Arthritis, the chronic inflammation of the joints, has become a major focus area during the current funding cycle. According to preliminary results in a survey conducted by AgrAbility Virginia, more than 30 percent of Virginia’s farmers and ranchers suffer from arthritis. Information from the Arthritis Foundation shows this figure is in line with the national average.

“Farmers and those working with large livestock who have arthritis are four times more likely to be injured on the job than those without arthritis,” Grisso said.

Arthritis, however, is not AgrAbility Virginia’s only research focus. According to Grisso, researchers will use USDA funds to deliver their services to the Shenandoah Valley’s Old Order Mennonite population and to find innovative ways to reduce secondary injuries for agricultural workers already suffering from a disability.

Easter Seals Virginia, a nonprofit disability service, administers AgrAbility Virginia’s daily operations and provides on-site assessments for farmers and ranchers. For more information, visit the Easter Seals Virginia website.

In addition to Virginia Cooperative Extension and Easter Seals Virginia, the project combines the resources of the Department of Rehabilitative Services, Virginia Assistive Technology System, Woodrow Wilson Rehabilitation Center, Virginia Farm Bureau, Centers for Independent Living, Virginia Arthritis Action Coalition, and Virginia Rural Health Association. Together, these nine agencies form the Virginia Rural Rehabilitation Partnership.

The National Education Center for Agricultural Safety (NECAS), a partnership between Northeast Iowa Community College and the National Safety Council, convinced President Franklin D. Roosevelt to sign the first National Farm Safety Week proclamation in 1944. Since then, NECAS has used the mid-September week to support its mission of reducing the level of injuries, preventable illnesses, and fatalities among farmers, ranchers, their families, and employees. This year’s theme is “Prepare to Prevent.”
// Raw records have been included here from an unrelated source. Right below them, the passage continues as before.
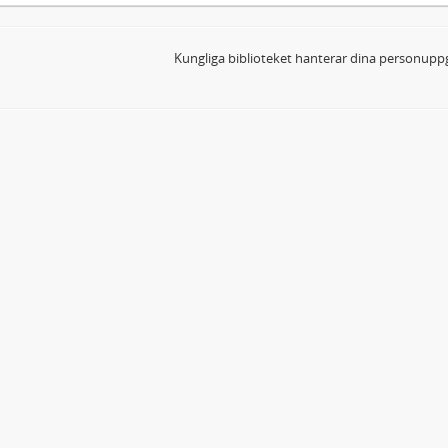
Kungliga biblioteket hanterar dina personuppg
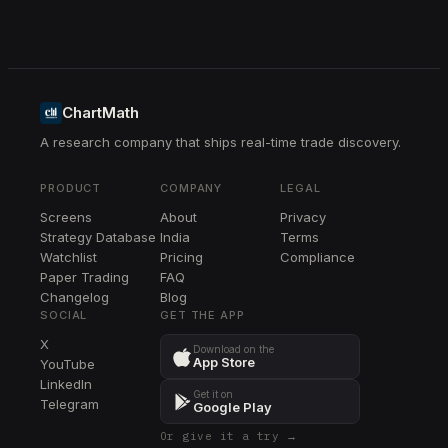
ChartMath
A research company that ships real-time trade discovery.
PRODUCT
COMPANY
LEGAL
Screens
About
Privacy
Strategy Database
India
Terms
Watchlist
Pricing
Compliance
Paper Trading
FAQ
Changelog
Blog
SOCIAL
GET THE APP
X
Download on the
App Store
YouTube
LinkedIn
Get it on
Telegram
Google Play
Or give it a try →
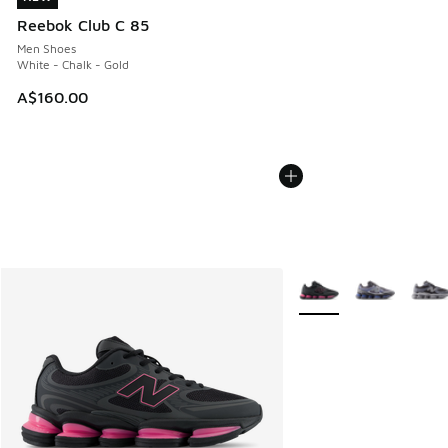
Reebok Club C 85
Men Shoes
White - Chalk - Gold
A$160.00
More Colors Available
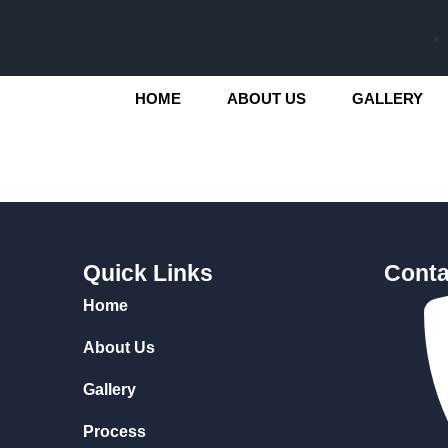
HOME
ABOUT US
GALLERY
Quick Links
Conta
Home
About Us
Gallery
Process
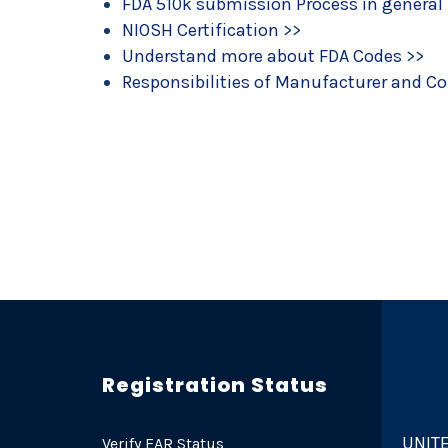
FDA 510k submission Process in general
NIOSH Certification
>>
Understand more about FDA Codes
>>
Responsibilities of Manufacturer and C
Registration Status
UNITE
Verify EAR Status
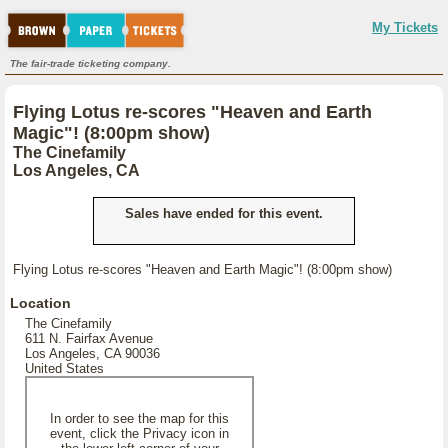
My Tickets
The fair-trade ticketing company.
Flying Lotus re-scores "Heaven and Earth
Magic"! (8:00pm show)
The Cinefamily
Los Angeles, CA
Sales have ended for this event.
Flying Lotus re-scores "Heaven and Earth Magic"! (8:00pm show)
Location
The Cinefamily
611 N. Fairfax Avenue
Los Angeles, CA 90036
United States
In order to see the map for this
event, click the Privacy icon in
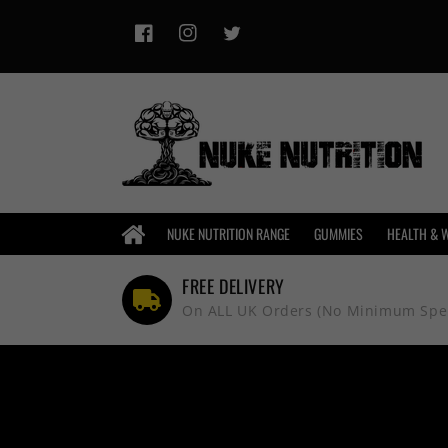
Skip to
content
Facebook
Instagram
Twitter
HOME
NUKE NUTRITION RANGE
GUMMIES
HEALTH & 
FREE DELIVERY
On ALL UK Orders (No Minimum Spe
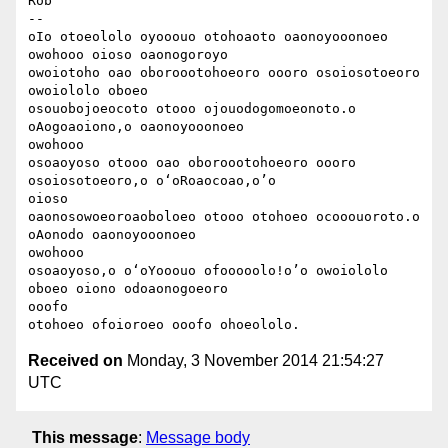
Rob

-- 

oIo otoeololo oyooouo otohoaoto oaonoyooonoeo 
owohooo oioso oaonogoroyo

owoiotoho oao oboroootohoeoro oooro osoiosotoeoro 
owoiololo oboeo

osouobojoeocoto otooo ojouodogomoeonoto.o 
oAogoaoiono,o oaonoyooonoeo

owohooo

osoaoyoso otooo oao oboroootohoeoro oooro 
osoiosotoeoro,o o‘oRoaocoao,o’o

oioso

oaonosowoeoroaoboloeo otooo otohoeo ocooouoroto.o 
oAonodo oaonoyooonoeo

owohooo

osoaoyoso,o o‘oYooouo ofooooolo!o’o owoiololo 
oboeo oiono odoaonogoeoro

ooofo

Received on
Monday, 3 November 2014 21:54:27
UTC
This message
:
Message body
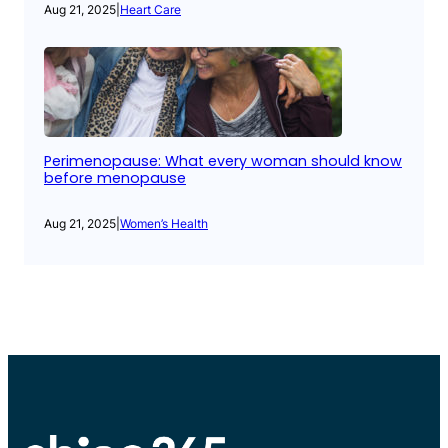
Aug 21, 2025
|
Heart Care
Perimenopause: What every woman should know
before menopause
Aug 21, 2025
|
Women’s Health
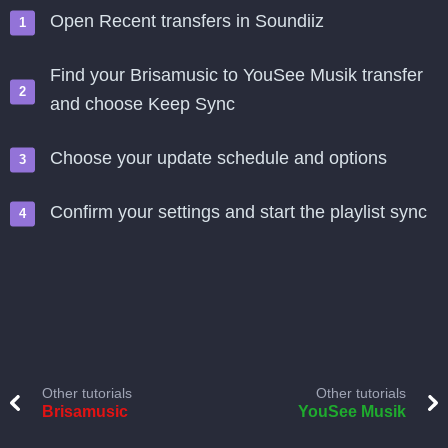
Open Recent transfers in Soundiiz
Find your Brisamusic to YouSee Musik transfer
and choose Keep Sync
Choose your update schedule and options
Confirm your settings and start the playlist sync
Other tutorials
Other tutorials
Brisamusic
YouSee Musik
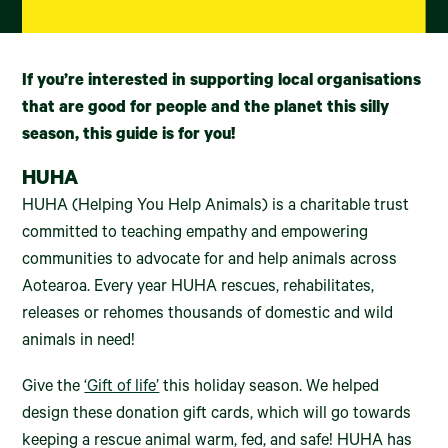
If you’re interested in supporting local organisations
that are good for people and the planet this silly
season, this guide is for you!
HUHA
HUHA (Helping You Help Animals) is a charitable trust
committed to teaching empathy and empowering
communities to advocate for and help animals across
Aotearoa. Every year HUHA rescues, rehabilitates,
releases or rehomes thousands of domestic and wild
animals in need!
Give the
‘Gift of life’
this holiday season. We helped
design these donation gift cards, which will go towards
keeping a rescue animal warm, fed, and safe! HUHA has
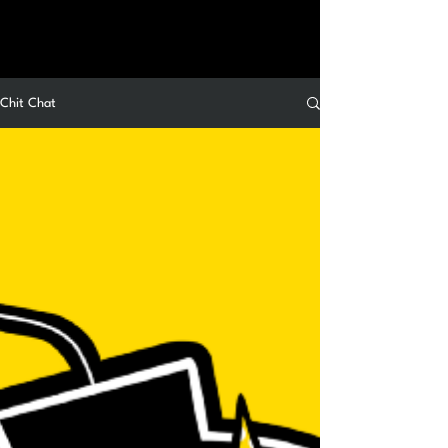
Chit Chat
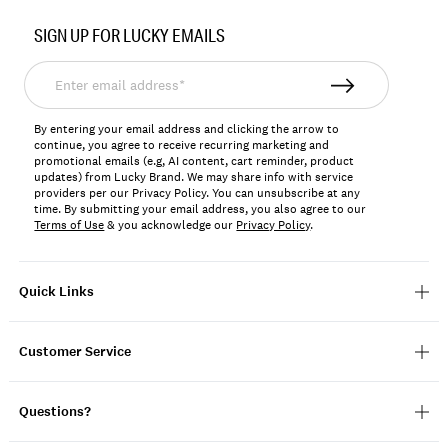
No.
SIGN UP FOR LUCKY EMAILS
7M13685
Enter
email
address*
By entering your email address and clicking the arrow to
continue, you agree to receive recurring marketing and
promotional emails (e.g, AI content, cart reminder, product
updates) from Lucky Brand. We may share info with service
providers per our Privacy Policy. You can unsubscribe at any
time. By submitting your email address, you also agree to our
Terms of Use
& you acknowledge our
Privacy Policy
.
Quick Links
Customer Service
Questions?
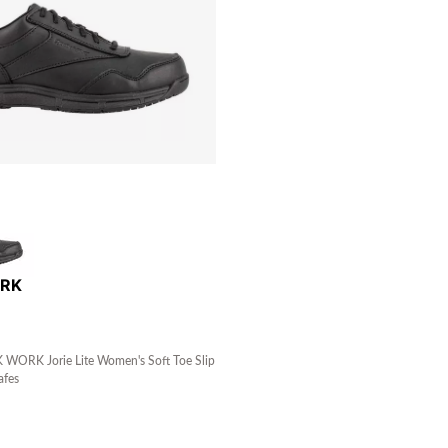
ORK
ORK Jorie Lite Women's Soft Toe Slip
afes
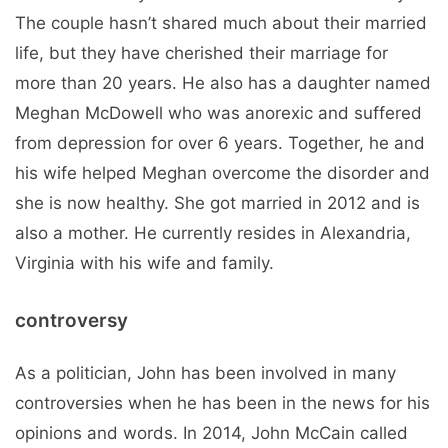
The couple hasn’t shared much about their married
life, but they have cherished their marriage for
more than 20 years. He also has a daughter named
Meghan McDowell who was anorexic and suffered
from depression for over 6 years. Together, he and
his wife helped Meghan overcome the disorder and
she is now healthy. She got married in 2012 and is
also a mother. He currently resides in Alexandria,
Virginia with his wife and family.
controversy
As a politician, John has been involved in many
controversies when he has been in the news for his
opinions and words. In 2014, John McCain called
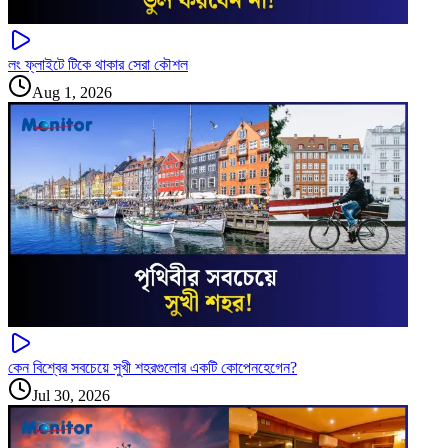
লং ফ্লাইটে টিকে থাকার সেরা কৌশল
Aug 1, 2026
কেন বিশ্বের সবচেয়ে সুখী শহরগুলোর একটি কোপেনহেগেন?
Jul 30, 2026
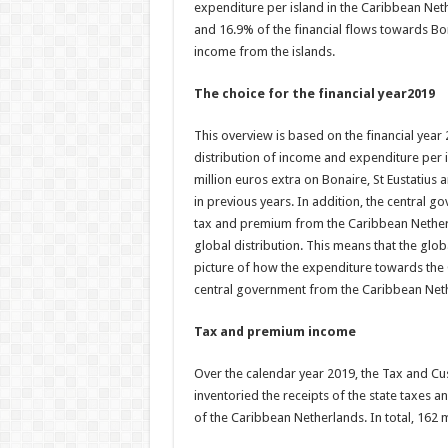
expenditure per island in the Caribbean Net
and 16.9% of the financial flows towards Bon
income from the islands.
The choice for the financial year2019
This overview is based on the financial year 20
distribution of income and expenditure per i
million euros extra on Bonaire, St Eustatiu
in previous years. In addition, the central g
tax and premium from the Caribbean Netherla
global distribution. This means that the globa
picture of how the expenditure towards the 
central government from the Caribbean Net
Tax and premium income
Over the calendar year 2019, the Tax and C
inventoried the receipts of the state taxes a
of the Caribbean Netherlands. In total, 162 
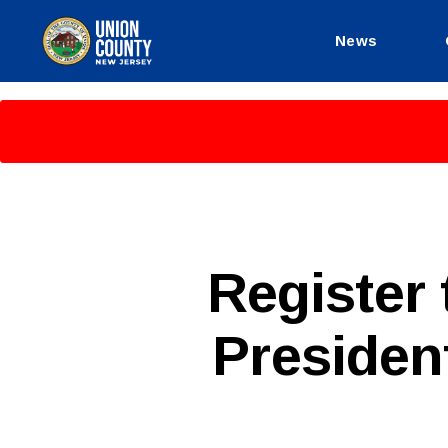
News
County
of
Union,
New
Jersey
P
Categories
Register 
U
B
L
Presiden
I
C
I
N
F
O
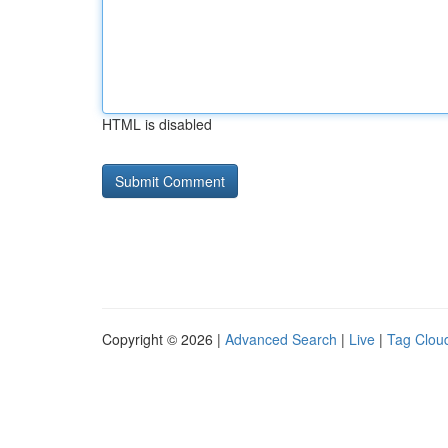
HTML is disabled
Copyright © 2026 |
Advanced Search
|
Live
|
Tag Clou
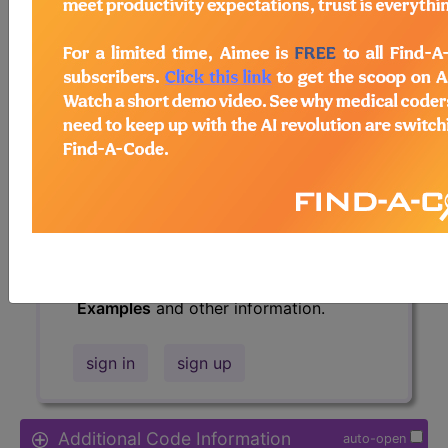
Access to this feature is available in
the following products:
Find-A-Code Essentials
Find-A-Code
Professional/Premium/Elite
Find-A-Code Facility
Base/Plus/Complete
HCC Standard/Pro
The above description is abbreviated.
This code description may also have
Includes
,
Excludes
, Notes, Guidelines,
Examples
and other information.
sign in
sign up
Additional Code Information
auto-open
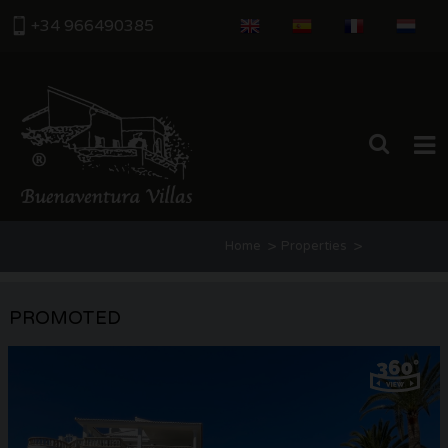
+34 966490385
HOME
>
>
Home
Properties
PROPERTIES
Categoria: Properties for sale in Mor
ABOUT US
PROMOTED
Estate Agents
THE AREA
CONTACT US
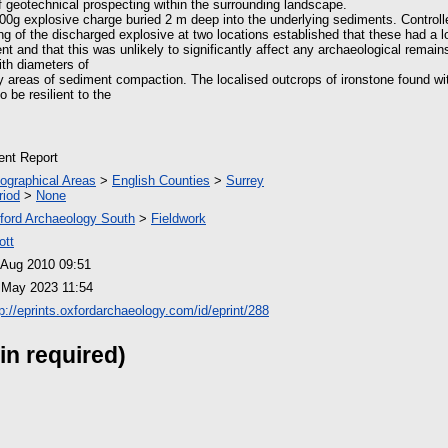
 geotechnical prospecting within the surrounding landscape.
200g explosive charge buried 2 m deep into the underlying sediments. Controll
g of the discharged explosive at two locations established that these had a 
t and that this was unlikely to significantly affect any archaeological remain
ith diameters of
 areas of sediment compaction. The localised outcrops of ironstone found wi
 be resilient to the
ient Report
ographical Areas
>
English Counties
>
Surrey
riod
>
None
ford Archaeology South
>
Fieldwork
ott
 Aug 2010 09:51
 May 2023 11:54
tp://eprints.oxfordarchaeology.com/id/eprint/288
in required)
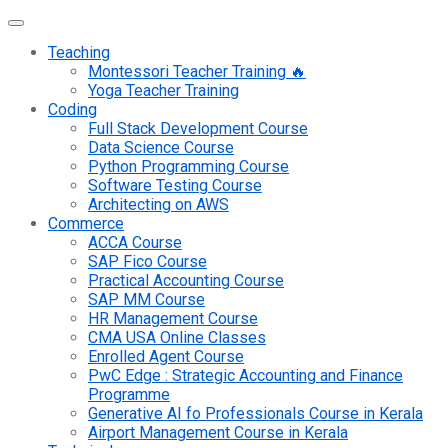
Teaching
Montessori Teacher Training 🔥
Yoga Teacher Training
Coding
Full Stack Development Course
Data Science Course
Python Programming Course
Software Testing Course
Architecting on AWS
Commerce
ACCA Course
SAP Fico Course
Practical Accounting Course
SAP MM Course
HR Management Course
CMA USA Online Classes
Enrolled Agent Course
PwC Edge : Strategic Accounting and Finance
Programme
Generative AI fo Professionals Course in Kerala
Airport Management Course in Kerala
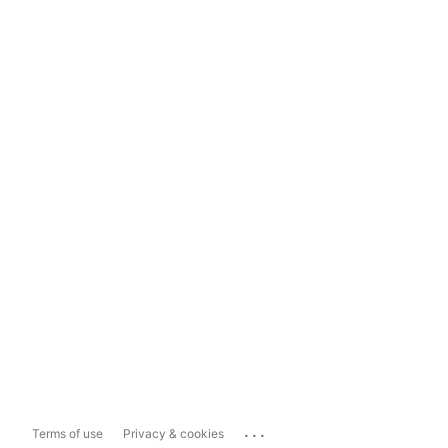
...
Terms of use
Privacy & cookies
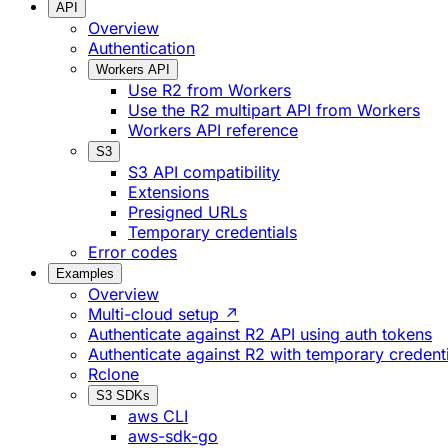
API
Overview
Authentication
Workers API
Use R2 from Workers
Use the R2 multipart API from Workers
Workers API reference
S3
S3 API compatibility
Extensions
Presigned URLs
Temporary credentials
Error codes
Examples
Overview
Multi-cloud setup ↗
Authenticate against R2 API using auth tokens
Authenticate against R2 with temporary credent
Rclone
S3 SDKs
aws CLI
aws-sdk-go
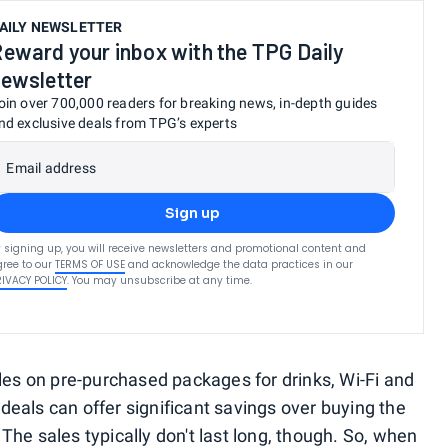
AILY NEWSLETTER
eward your inbox with the TPG Daily
ewsletter
oin over 700,000 readers for breaking news, in-depth guides
nd exclusive deals from TPG’s experts
Email address
Sign up
 signing up, you will receive newsletters and promotional content and
ree to our
TERMS OF USE
and acknowledge the data practices in our
RIVACY POLICY
. You may unsubscribe at any time.
ales on pre-purchased packages for drinks, Wi-Fi and
eals can offer significant savings over buying the
he sales typically don't last long, though. So, when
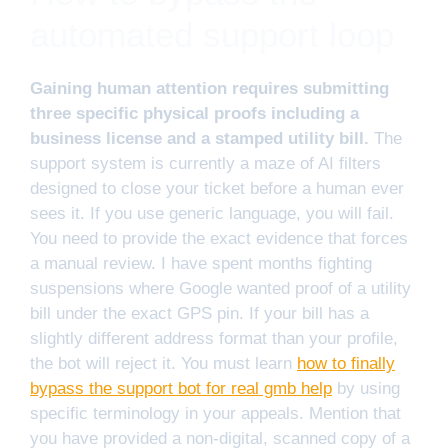
automated support loop
Gaining human attention requires submitting
three specific physical proofs including a
business license and a stamped utility bill.
The
support system is currently a maze of AI filters
designed to close your ticket before a human ever
sees it. If you use generic language, you will fail.
You need to provide the exact evidence that forces
a manual review. I have spent months fighting
suspensions where Google wanted proof of a utility
bill under the exact GPS pin. If your bill has a
slightly different address format than your profile,
the bot will reject it. You must learn
how to finally
bypass the support bot for real gmb help
by using
specific terminology in your appeals. Mention that
you have provided a non-digital, scanned copy of a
Virginia Cooperative Extension brings the resources of Virginia’s land-grant universities, Virginia Tech and Virginia State University, to the people of the commonwealth. Through a system of on-campus specialists and local agents, it provides education in the areas of agriculture and natural resources, family and consumer sciences, community viability, and 4-H youth development. With a network of 107 offices in every county and many cities, Virginia Cooperative Extension brings solutions to the problems facing Virginians today.

Nationally ranked among the top research institutions of its kind, Virginia Tech’s College of Agriculture and Life Sciences focuses on the science and business of living systems through learning, discovery, and engagement. The college’s comprehensive curriculum gives more than 1,600 students in a dozen academic departments a balanced education that ranges from food and fiber production to economics to human health. Students learn from the world’s leading agricultural scientists, who bring the latest science and technology into the classroom. Virginia Tech, the most comprehensive university in Virginia, is dedicated to quality, innovation, and results to the commonwealth, the nation, and the world.